Going line by line through the records below, write out everything starting with the line containing "également par une" and going on through the line containing "La Gazzetta dello", exactly and inclusively. Pictures do not go in.

**Extracted records:**
--
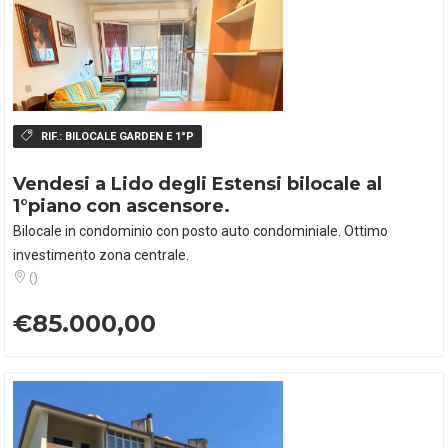
RIF.:
BILOCALE GARDEN E 1°P
Vendesi a Lido degli Estensi bilocale al
1°piano con ascensore.
Bilocale in condominio con posto auto condominiale. Ottimo
investimento zona centrale.
()
€85.000,00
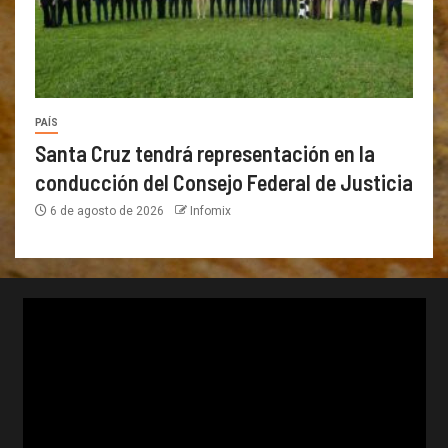
PAÍS
Santa Cruz tendrá representación en la
conducción del Consejo Federal de Justicia
6 de agosto de 2026
Infomix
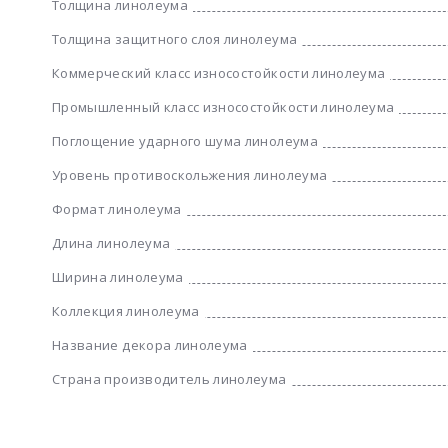
Толщина линолеума
Толщина защитного слоя линолеума
Коммерческий класс износостойкости линолеума
Промышленный класс износостойкости линолеума
Поглощение ударного шума линолеума
Уровень противоскольжения линолеума
Формат линолеума
Длина линолеума
Ширина линолеума
Коллекция линолеума
Название декора линолеума
Страна производитель линолеума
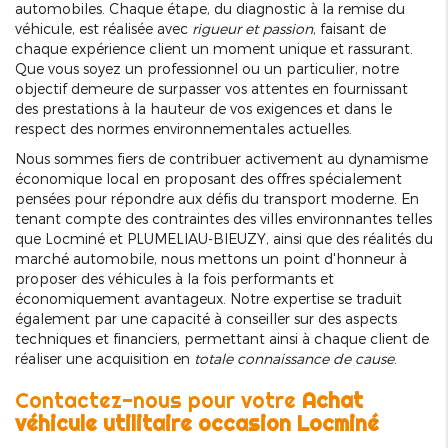
automobiles. Chaque étape, du diagnostic à la remise du
véhicule, est réalisée avec
rigueur et passion
, faisant de
chaque expérience client un moment unique et rassurant.
Que vous soyez un professionnel ou un particulier, notre
objectif demeure de surpasser vos attentes en fournissant
des prestations à la hauteur de vos exigences et dans le
respect des normes environnementales actuelles.
Nous sommes fiers de contribuer activement au dynamisme
économique local en proposant des offres spécialement
pensées pour répondre aux défis du transport moderne. En
tenant compte des contraintes des villes environnantes telles
que Locminé et PLUMELIAU-BIEUZY, ainsi que des réalités du
marché automobile, nous mettons un point d'honneur à
proposer des véhicules à la fois performants et
économiquement avantageux. Notre expertise se traduit
également par une capacité à conseiller sur des aspects
techniques et financiers, permettant ainsi à chaque client de
réaliser une acquisition en
totale connaissance de cause
.
Contactez-nous pour votre
Achat
véhicule utilitaire occasion Locminé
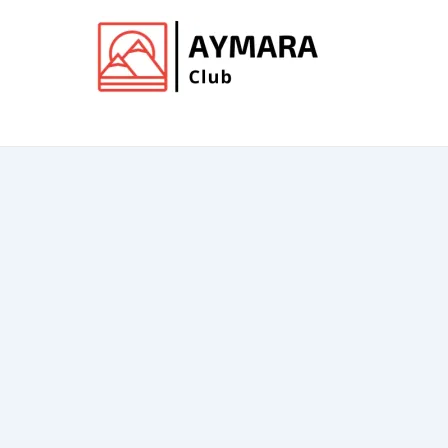
Ir
al
contenido
Club de Aymara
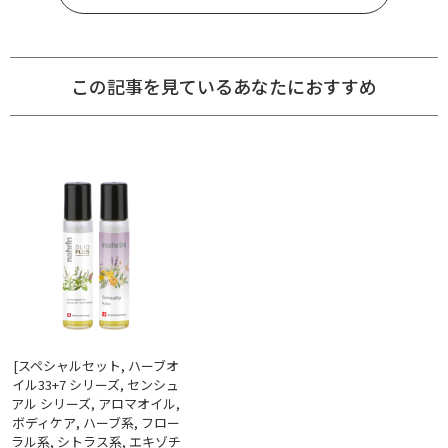
この記事を見ているあなたにおすすめ
[スペシャルセット, ハーブオ
イル33+7 シリーズ, センシュ
アル シリーズ, アロマオイル,
ボディケア, ハーブ系, フロー
ラル系, シトラス系, エキゾチ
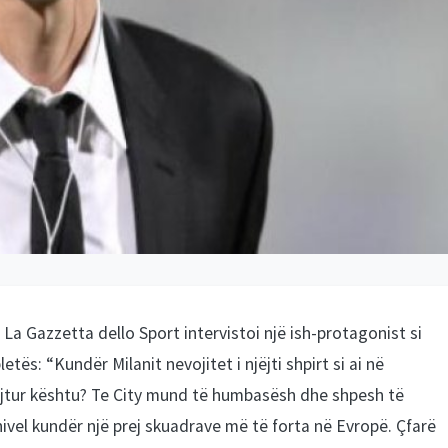
 La Gazzetta dello Sport intervistoi një ish-protagonist si
etës: “Kundër Milanit nevojitet i njëjti shpirt si ai në
ajtur kështu? Te City mund të humbasësh dhe shpesh të
n nivel kundër një prej skuadrave më të forta në Evropë. Çfarë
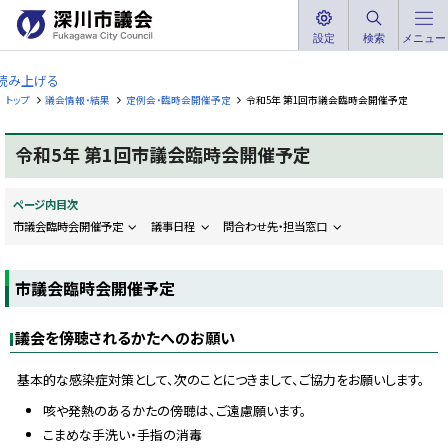
本
文
設定
検索
メニュー
深
へ
川
読み上げる
メ
市
トップ
議会情報・結果
定例会・臨時会開催予定
令和5年 第1回市議会臨時会開催予定
ニ
議
ュ
会
令和5年 第1回市議会臨時会開催予定
ー
F
へ
u
k
ページ内目次
a
g
市議会臨時会開催予定
議事日程
問合わせ先・担当窓口
a
w
a
C
市議会臨時会開催予定
i
t
y
議会を傍聴されるかたへのお願い
C
o
u
基本的な感染症対策として、次のことにつきまして、ご協力をお願いします。
n
c
i
咳や発熱のあるかたの傍聴は、ご遠慮願います。
l
こまめな手洗い・手指の消毒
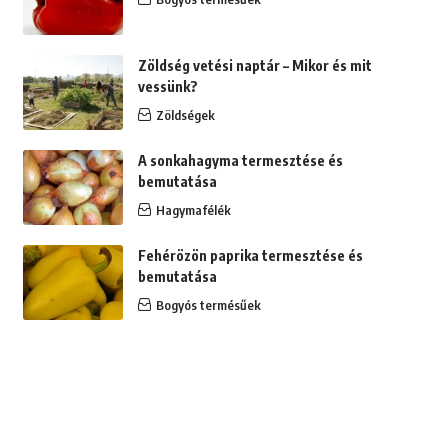
Zöldség vetési naptár – Mikor és mit
vessünk?
Zöldségek
A sonkahagyma termesztése és
bemutatása
Hagymafélék
Fehérözön paprika termesztése és
bemutatása
Bogyós termésűek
--
**Solution to this task:**
également par une capacité à conseiller sur des aspects
techniques et financiers, permettant ainsi à chaque client de
réaliser une acquisition en
totale connaissance de cause
.
Contactez-nous pour votre
Achat
véhicule utilitaire occasion Locminé
Ir
al
contenido
Club de Aymara
この記事を見ているあなたにおすすめ
[スペシャルセット, ハーブオ
イル33+7 シリーズ, センシュ
アル シリーズ, アロマオイル,
ボディケア, ハーブ系, フロー
ラル系, シトラス系, エキゾチ
 La Gazzetta dello Sport intervistoi një ish-protagonist si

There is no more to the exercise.